Jonesy est un groupe britannique créé au début des années 70 par les deux frères Evan-Jones, Trevor et John, dont les relations tumultueuses auront rythmé une histoire quelque peu décousue. Quatre albums publiés en deux années, puis presque 40 ans d'attente avant de revoir l'ainé, Trevor, reprendre les rênes du groupe pour la sortie de Dark Matter, concept-album reprenant des titres écrits durant toutes les années où le groupe fut mis en sourdine.
Ami lecteur et potentiel auditeur de cet album, ou devrais-je plutôt dire de cet Ovni musical, prends une bonne respiration avant d'entrer dans le tourbillon progressivo-psychédélique proposé par nos amis.
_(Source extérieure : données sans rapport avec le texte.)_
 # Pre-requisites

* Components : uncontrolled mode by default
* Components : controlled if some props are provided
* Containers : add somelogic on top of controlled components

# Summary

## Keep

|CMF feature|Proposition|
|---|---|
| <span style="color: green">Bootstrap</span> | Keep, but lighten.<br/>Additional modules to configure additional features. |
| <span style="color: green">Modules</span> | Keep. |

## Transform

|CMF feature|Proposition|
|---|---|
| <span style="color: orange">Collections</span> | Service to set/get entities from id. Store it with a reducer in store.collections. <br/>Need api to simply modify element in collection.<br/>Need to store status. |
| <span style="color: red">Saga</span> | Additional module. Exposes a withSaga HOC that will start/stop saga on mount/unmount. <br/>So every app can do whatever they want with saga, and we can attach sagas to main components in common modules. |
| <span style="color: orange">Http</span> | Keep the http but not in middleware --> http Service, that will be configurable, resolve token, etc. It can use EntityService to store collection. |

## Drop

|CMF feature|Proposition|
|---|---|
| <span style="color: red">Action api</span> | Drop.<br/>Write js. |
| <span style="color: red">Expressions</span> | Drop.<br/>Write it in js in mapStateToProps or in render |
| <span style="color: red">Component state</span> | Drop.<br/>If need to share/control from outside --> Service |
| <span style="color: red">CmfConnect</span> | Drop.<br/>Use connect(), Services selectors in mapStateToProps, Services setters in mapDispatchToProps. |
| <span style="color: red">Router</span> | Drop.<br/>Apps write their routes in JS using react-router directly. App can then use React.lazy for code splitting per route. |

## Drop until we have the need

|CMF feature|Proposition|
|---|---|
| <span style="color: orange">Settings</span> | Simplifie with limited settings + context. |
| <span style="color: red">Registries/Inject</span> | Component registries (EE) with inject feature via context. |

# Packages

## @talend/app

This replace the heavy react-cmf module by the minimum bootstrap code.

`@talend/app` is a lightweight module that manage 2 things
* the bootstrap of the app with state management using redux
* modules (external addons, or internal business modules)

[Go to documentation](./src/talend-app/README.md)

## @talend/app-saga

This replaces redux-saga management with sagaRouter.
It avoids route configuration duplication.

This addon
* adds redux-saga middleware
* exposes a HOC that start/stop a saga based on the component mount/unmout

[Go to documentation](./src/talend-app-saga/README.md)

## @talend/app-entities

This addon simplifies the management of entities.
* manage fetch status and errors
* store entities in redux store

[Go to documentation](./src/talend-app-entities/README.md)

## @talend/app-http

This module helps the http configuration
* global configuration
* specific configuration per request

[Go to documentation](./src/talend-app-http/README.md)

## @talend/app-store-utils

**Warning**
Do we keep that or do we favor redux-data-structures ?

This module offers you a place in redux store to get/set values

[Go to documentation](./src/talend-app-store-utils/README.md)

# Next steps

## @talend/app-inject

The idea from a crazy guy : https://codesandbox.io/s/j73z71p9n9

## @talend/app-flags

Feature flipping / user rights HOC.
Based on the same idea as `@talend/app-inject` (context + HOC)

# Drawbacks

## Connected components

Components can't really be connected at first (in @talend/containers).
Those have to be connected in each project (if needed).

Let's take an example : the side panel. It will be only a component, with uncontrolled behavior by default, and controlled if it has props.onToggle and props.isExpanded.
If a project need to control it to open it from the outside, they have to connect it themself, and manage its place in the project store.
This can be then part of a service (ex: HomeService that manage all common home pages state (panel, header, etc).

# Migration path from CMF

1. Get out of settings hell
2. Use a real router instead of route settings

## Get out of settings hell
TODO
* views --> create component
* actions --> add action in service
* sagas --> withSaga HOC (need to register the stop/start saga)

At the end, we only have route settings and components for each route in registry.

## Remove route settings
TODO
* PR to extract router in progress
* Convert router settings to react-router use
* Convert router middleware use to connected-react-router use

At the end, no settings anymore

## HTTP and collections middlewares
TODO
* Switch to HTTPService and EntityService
Après une introduction pianistique façon Rick Davies (Supertramp), qui s'avère totalement décalée du reste de l'album, Jonesy nous ramène 40 années en arrière, à l'époque des Meddle, Atom Heart Mother et autres Ummagumma : dans ces "univers parallèles", la mélodie sombre et planante se retrouve accompagnée par un Mellotron symphonique en diable, transportant l'auditeur dans un univers certes bien balisé, mais tellement envoûtant qu'on en redemande.
L'analogie floydienne va se poursuivre avec la plage suivante, Silently Screaming où, bruits de foule et d'hélicoptères associés à la musique, rappelleront quelques instants magiques de The Wall. Tout le côté sombre de Roger Waters est éminemment présent dans cette première partie d'album, mais Jonesy nous fait déjà le grand écart, avec quelques instants de "punk psychédélique" inséré dans ce titre.
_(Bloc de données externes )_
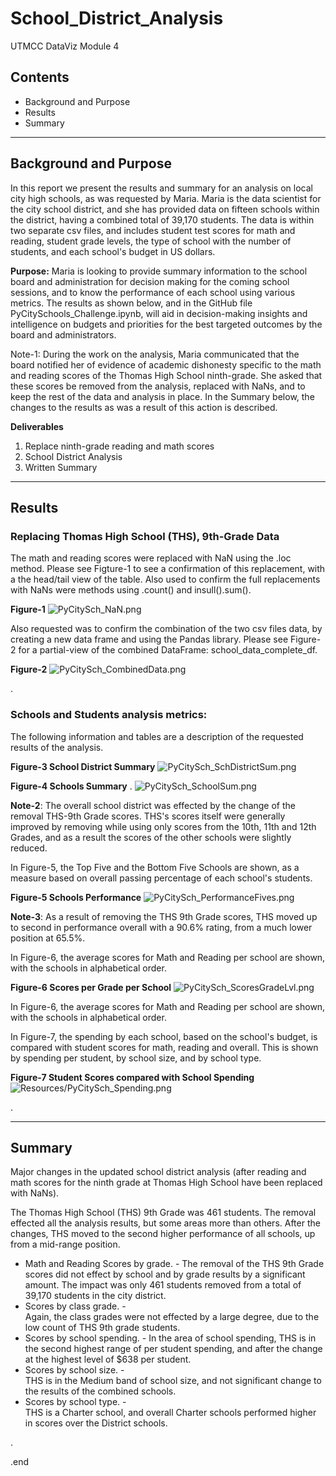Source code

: # School_District_Analysis
UTMCC DataViz Module 4

## Contents
   * Background and Purpose
   * Results
   * Summary 


---

## Background and Purpose
In this report we present the results and summary for an analysis on local city high schools, as was requested by Maria. Maria is the data scientist for the city school district, and she has provided data on fifteen schools within the district, having a combined total of 39,170 students. The data is within two separate csv files, and includes student test scores for math and reading, student grade levels, the type of school with the number of students, and each school's budget in US dollars. 
    
**Purpose:** Maria is looking to provide summary information to the school board and administration for decision making for the coming school sessions, and to know the performance of each school using various metrics. The results as shown below, and in the GitHub file PyCitySchools_Challenge.ipynb, will aid in decision-making insights and intelligence on budgets and priorities for the best targeted outcomes by the board and administrators.
    
Note-1: During the work on the analysis, Maria communicated that the board notified her of evidence of academic dishonesty specific to the math and reading scores of the Thomas High School ninth-grade. She asked that these scores be removed from the analysis, replaced with NaNs, and to keep the rest of the data and analysis in place. In the Summary below, the changes to the results as was a result of this action is described. 

 **Deliverables**
  1. Replace ninth-grade reading and math scores
  2. School District Analysis
  3. Written Summary 


---

## Results 
   ### Replacing Thomas High School (THS), 9th-Grade Data
The math and reading scores were replaced with NaN using the .loc method. Please see Figture-1 to see a confirmation of this replacement, with a the head/tail view of the table. Also used to confirm the full replacements with NaNs were methods using .count() and insull().sum(). 
   
   **Figure-1** ![PyCitySch_NaN.png](https://github.com/larrydodson/School_District_Analysis/blob/master/Resources/PyCitySch_NaN.png)
   
   
Also requested was to confirm the combination of the two csv files data, by creating a new data frame and using the Pandas library. Please see Figure-2 for a partial-view of the combined DataFrame: school_data_complete_df. 
   
   **Figure-2**   ![PyCitySch_CombinedData.png](https://github.com/larrydodson/School_District_Analysis/blob/master/Resources/PyCitySch_CombinedData.png)


.

   ### Schools and Students analysis metrics:
        
The following information and tables are a description of the requested results of the analysis. 


  **Figure-3 School District Summary** ![PyCitySch_SchDistrictSum.png](https://github.com/larrydodson/School_District_Analysis/blob/master/Resources/PyCitySch_SchDistrictSum.png)



   **Figure-4 Schools Summary**    .     ![PyCitySch_SchoolSum.png](https://github.com/larrydodson/School_District_Analysis/blob/master/Resources/PyCitySch_SchoolSum.png)


**Note-2**: The overall school district was effected by the change of the removal THS-9th Grade scores. THS's scores itself were generally improved by removing while using only scores from the 10th, 11th and 12th Grades, and as a result the scores of the other schools were slightly reduced. 


In Figure-5, the Top Five and the Bottom Five Schools are shown, as a measure based on overall passing percentage of each school's students. 

**Figure-5 Schools Performance**  ![PyCitySch_PerformanceFives.png](https://github.com/larrydodson/School_District_Analysis/blob/master/Resources/PyCitySch_PerformanceFives.png)


**Note-3**: As a result of removing the THS 9th Grade scores, THS moved up to second in performance overall with a 90.6% rating, from a much lower position at 65.5%.  


In Figure-6, the average scores for Math and Reading per school are shown, with the schools in alphabetical order. 

**Figure-6 Scores per Grade per School**  ![PyCitySch_ScoresGradeLvl.png](https://github.com/larrydodson/School_District_Analysis/blob/master/Resources/PyCitySch_ScoresGradeLvl.png)

In Figure-6, the average scores for Math and Reading per school are shown, with the schools in alphabetical order. 


In Figure-7, the spending by each school, based on the school's budget, is compared with student scores for math, reading and overall. This is shown by spending per student, by school size, and by school type. 

**Figure-7 Student Scores compared with School Spending**  ![Resources/PyCitySch_Spending.png](https://github.com/larrydodson/School_District_Analysis/blob/master/Resources/PyCitySch_Spending.png)



.

---

## Summary 

Major changes in the updated school district analysis (after reading and math scores for the ninth grade at Thomas High School have been replaced with NaNs).

The Thomas High School (THS) 9th Grade was 461 students. The removal effected all the analysis results, but some areas more than others. After the changes, THS moved to the second higher performance of all schools, up from a mid-range position. 

   * Math and Reading Scores by grade. - 
    The removal of the THS 9th Grade scores did not effect by school and by grade results by a significant amount. The impact was only 461 students removed from a total of 39,170 students in the city district.  
   * Scores by class grade. -  
   Again, the class grades were not effected by a large degree, due to the low count of THS 9th grade students. 
   * Scores by school spending. - 
   In the area of school spending, THS is in the second highest range of per student spending, and after the change at the highest level of $638 per student. 
   * Scores by school size. -   
   THS is in the Medium band of school size, and not significant change to the results of the combined schools. 
   * Scores by school type. -   
   THS is a Charter school, and overall Charter schools performed higher in scores over the District schools. 
      


.

.end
Et les morceaux suivants vont continuer de balader l'auditeur qui, s'il ne se trouve pas doté d'une grande ouverture d'esprit, perdra vite pied au fil des minutes : guitare hawaïenne (Coldblood, part 1), expérimentations diverses et récitatifs, hurlements sur fond de guitares saturées (Coldblood, part 2, ou encore bluette sympathique, titres psychédéliques et chanson funkie à l'orchestration "cuivrée", le tout entrecoupé de passages symphoniques à la Moody Blues. Il devient alors difficile de se repérer dans tout cela, malgré un savoir-faire évident.
Si le propre de la musique progressive consiste à sortir des schémas traditionnels et de surprendre son auditeur, alors Jonesy répond parfaitement à la définition de groupe évoluant dans le sujet. Dark Matter est un album qui nécessitera plusieurs écoutes pour en apprécier toute la "substantifique moelle". Néanmoins, à trop vouloir forcer le trait, le groupe prend le risque de laisser une partie de son auditorat potentiel au bord de la route. Album à réserver à un public averti.